:: STORED DATA ::
━━━━━━

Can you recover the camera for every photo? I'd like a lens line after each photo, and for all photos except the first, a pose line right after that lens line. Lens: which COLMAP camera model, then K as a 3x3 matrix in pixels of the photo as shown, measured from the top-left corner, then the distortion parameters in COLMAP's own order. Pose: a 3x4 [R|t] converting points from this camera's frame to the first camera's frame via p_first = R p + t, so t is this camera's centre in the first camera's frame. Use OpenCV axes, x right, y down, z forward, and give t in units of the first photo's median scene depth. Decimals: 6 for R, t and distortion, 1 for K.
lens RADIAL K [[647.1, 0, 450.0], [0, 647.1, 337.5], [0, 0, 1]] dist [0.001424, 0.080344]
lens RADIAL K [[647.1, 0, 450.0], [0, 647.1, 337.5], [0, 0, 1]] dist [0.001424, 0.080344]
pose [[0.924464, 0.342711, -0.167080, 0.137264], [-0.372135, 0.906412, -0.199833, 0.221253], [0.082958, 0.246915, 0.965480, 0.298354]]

━━━━━━

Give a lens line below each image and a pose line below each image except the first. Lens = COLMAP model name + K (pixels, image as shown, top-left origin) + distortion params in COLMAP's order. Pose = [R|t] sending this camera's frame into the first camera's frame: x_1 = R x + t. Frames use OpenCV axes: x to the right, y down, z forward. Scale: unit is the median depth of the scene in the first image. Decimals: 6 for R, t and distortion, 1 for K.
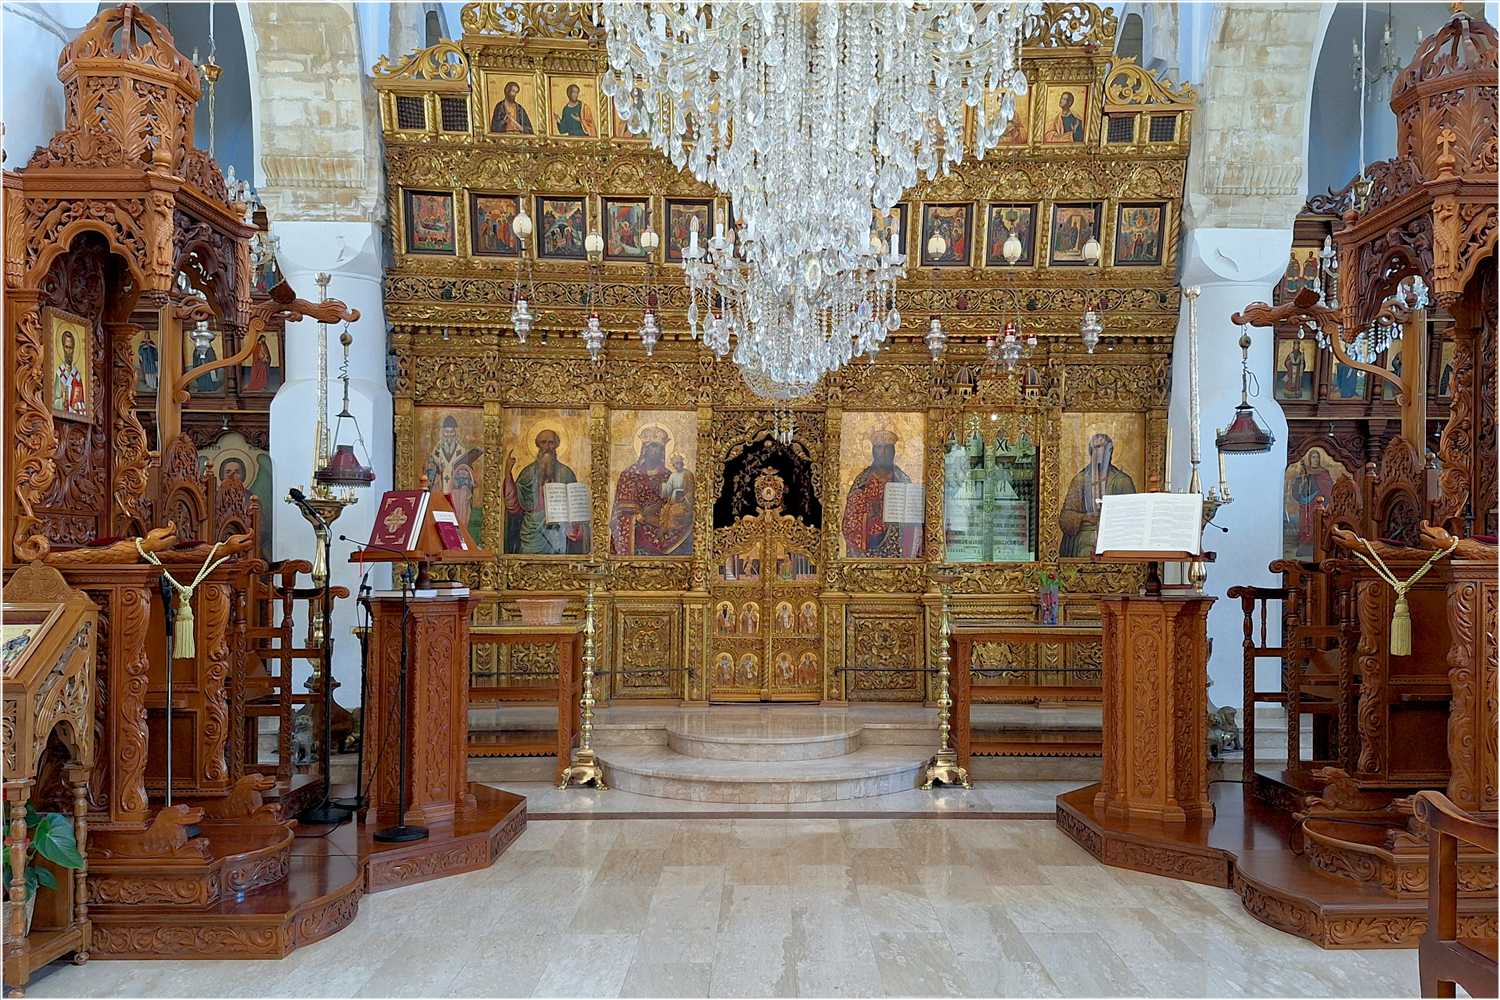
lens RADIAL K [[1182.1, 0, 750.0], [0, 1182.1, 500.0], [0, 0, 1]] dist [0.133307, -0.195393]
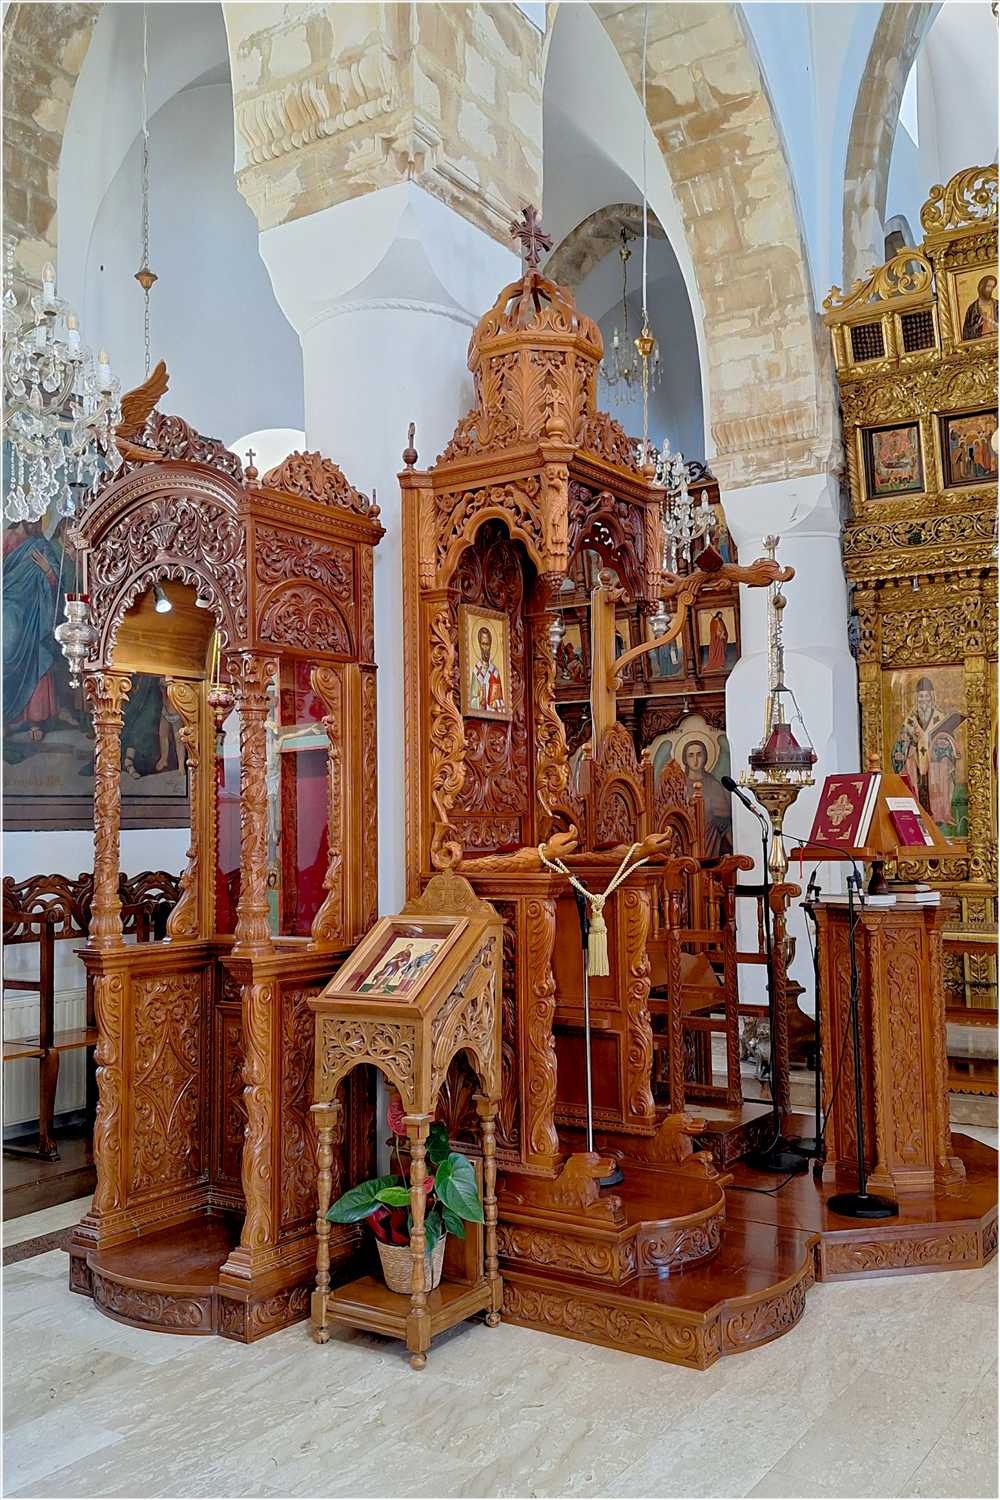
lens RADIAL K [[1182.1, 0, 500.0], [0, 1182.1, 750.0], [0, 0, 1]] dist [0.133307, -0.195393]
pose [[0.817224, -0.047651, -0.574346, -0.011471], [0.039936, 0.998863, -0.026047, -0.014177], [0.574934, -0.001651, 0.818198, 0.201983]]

━━━━━━

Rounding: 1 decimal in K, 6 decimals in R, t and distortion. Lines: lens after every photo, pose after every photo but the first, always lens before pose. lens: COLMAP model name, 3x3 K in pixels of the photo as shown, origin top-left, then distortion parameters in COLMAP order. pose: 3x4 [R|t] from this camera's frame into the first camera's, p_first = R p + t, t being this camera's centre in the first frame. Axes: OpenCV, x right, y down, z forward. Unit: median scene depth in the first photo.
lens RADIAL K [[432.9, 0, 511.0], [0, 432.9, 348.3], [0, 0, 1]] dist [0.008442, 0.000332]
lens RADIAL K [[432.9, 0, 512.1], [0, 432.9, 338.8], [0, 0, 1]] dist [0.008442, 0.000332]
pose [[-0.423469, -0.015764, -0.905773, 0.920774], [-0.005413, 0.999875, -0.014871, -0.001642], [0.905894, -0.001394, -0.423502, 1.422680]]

━━━━━━

:: PROBLEM DESCRIPTION ::
Please copy out the part of the items above that opens with the line containing "Give a lens" and closes with the line containing "-0.001651, 0.818198, 0.201983]]", leaving the pictures out.

:: YOUR SOLUTION ::
Give a lens line below each image and a pose line below each image except the first. Lens = COLMAP model name + K (pixels, image as shown, top-left origin) + distortion params in COLMAP's order. Pose = [R|t] sending this camera's frame into the first camera's frame: x_1 = R x + t. Frames use OpenCV axes: x to the right, y down, z forward. Scale: unit is the median depth of the scene in the first image. Decimals: 6 for R, t and distortion, 1 for K.
lens RADIAL K [[1182.1, 0, 750.0], [0, 1182.1, 500.0], [0, 0, 1]] dist [0.133307, -0.195393]
lens RADIAL K [[1182.1, 0, 500.0], [0, 1182.1, 750.0], [0, 0, 1]] dist [0.133307, -0.195393]
pose [[0.817224, -0.047651, -0.574346, -0.011471], [0.039936, 0.998863, -0.026047, -0.014177], [0.574934, -0.001651, 0.818198, 0.201983]]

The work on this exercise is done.